00:08:39Again, people are already been thinking about alignment
00:08:43and safety for 20 years, long before I got into this.
00:08:47And the AIs that we're currently making
00:08:50are doing all the rogue behaviors
00:08:52that people predicted that they would do.
00:08:54And we're not on track to correct them.
00:08:56There's currently a 2000 to one gap,
00:08:59estimated by Stuart Russell who authored the textbook on AI.
00:09:01- It's been on the show.
00:09:02- You've done the show, okay.
00:09:03There's a 2000 to one gap between the amount of money
00:09:05going into making AI more powerful
00:09:07than the amount of money into making AI controllable,
00:09:10aligned or safe.
00:09:12Like I think the stat is something like-
00:09:13- Progress versus safety.
00:09:14- Progress versus safety, like power versus safety.

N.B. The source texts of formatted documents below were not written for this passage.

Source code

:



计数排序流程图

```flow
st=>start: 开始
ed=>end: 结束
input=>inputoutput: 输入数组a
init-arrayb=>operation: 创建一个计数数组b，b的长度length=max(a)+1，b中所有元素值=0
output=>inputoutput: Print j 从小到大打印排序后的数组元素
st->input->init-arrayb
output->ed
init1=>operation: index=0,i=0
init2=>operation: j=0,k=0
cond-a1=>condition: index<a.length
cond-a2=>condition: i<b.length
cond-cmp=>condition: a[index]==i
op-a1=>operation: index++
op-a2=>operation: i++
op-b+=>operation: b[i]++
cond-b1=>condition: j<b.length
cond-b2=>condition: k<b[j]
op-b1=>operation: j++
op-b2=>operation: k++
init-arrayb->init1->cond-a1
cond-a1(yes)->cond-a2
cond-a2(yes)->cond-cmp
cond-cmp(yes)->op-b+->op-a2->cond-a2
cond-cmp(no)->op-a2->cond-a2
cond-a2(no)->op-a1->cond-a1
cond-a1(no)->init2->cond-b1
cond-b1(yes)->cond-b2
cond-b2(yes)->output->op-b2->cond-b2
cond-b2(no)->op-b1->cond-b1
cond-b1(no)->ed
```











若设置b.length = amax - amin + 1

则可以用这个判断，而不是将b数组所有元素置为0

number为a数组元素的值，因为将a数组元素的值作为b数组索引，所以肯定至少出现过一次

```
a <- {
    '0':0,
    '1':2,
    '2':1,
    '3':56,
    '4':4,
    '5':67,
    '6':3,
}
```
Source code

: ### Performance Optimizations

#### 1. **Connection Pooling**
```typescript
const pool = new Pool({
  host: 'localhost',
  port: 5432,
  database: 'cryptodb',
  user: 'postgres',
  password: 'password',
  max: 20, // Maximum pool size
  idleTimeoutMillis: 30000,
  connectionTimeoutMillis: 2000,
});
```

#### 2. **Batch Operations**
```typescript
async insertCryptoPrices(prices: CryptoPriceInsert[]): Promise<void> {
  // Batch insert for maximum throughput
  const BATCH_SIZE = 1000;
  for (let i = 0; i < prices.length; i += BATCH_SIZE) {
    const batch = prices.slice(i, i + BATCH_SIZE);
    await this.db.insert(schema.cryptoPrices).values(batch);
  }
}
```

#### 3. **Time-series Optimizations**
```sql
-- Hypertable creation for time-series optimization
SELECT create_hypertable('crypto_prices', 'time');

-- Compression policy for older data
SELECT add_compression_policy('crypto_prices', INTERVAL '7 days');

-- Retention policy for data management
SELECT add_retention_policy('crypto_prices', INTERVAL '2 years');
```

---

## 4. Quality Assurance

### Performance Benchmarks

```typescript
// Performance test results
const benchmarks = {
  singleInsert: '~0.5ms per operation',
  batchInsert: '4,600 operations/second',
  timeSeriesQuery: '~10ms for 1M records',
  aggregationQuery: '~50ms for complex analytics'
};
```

00:09:16So like I wanna make the AI super powerful
00:09:18so it does way more stuff
00:09:20versus I wanna be able to control what the AI does.
00:09:21- And make sure that it's doing the thing I meant for it to do.
00:09:23- Exactly, so it's like, that's like saying
00:09:25what happens when you accelerate your car by 2000X
00:09:28but you don't steer?
00:09:29It's like, obviously you're gonna crash.
00:09:34It's just like not rocket science.
00:09:36We're not advocating against technology or against AI,
00:09:39we're advocating for pro steering, steering and brakes.
00:09:43You have to have that.
00:09:44I think there's this mistake in arms race thinking
00:09:47that like, if you beat someone to a technology
00:09:49that means you're winning the world.
00:09:51Well, the US beat China to the technology of social media.
00:09:55Did that make us stronger or did that make us weaker?
00:09:58If you beat your adversary to a technology
00:10:00that then you govern poorly,
00:10:01you flip around the bazooka and blow your own brain off
00:10:04because you brain rotted yourself,
00:10:05you degraded your whole population,
00:10:06you created a loneliness crisis,
00:10:08the most anxious depressed generation in history,
00:10:10read Jonathan Haidt's book, "The Anxious Generation",
00:10:12you broke shared reality, no one trusts each other,
00:10:15everyone's at each other's throats,
00:10:16you maximize outrage, economy and rivalry.
00:10:19You beat China to a technology that you governed in a way
00:10:22that completely undermined your societal health and strength.
00:10:24- It's a Pyrrhic victory.
00:10:25- It's a Pyrrhic victory, exactly, well said.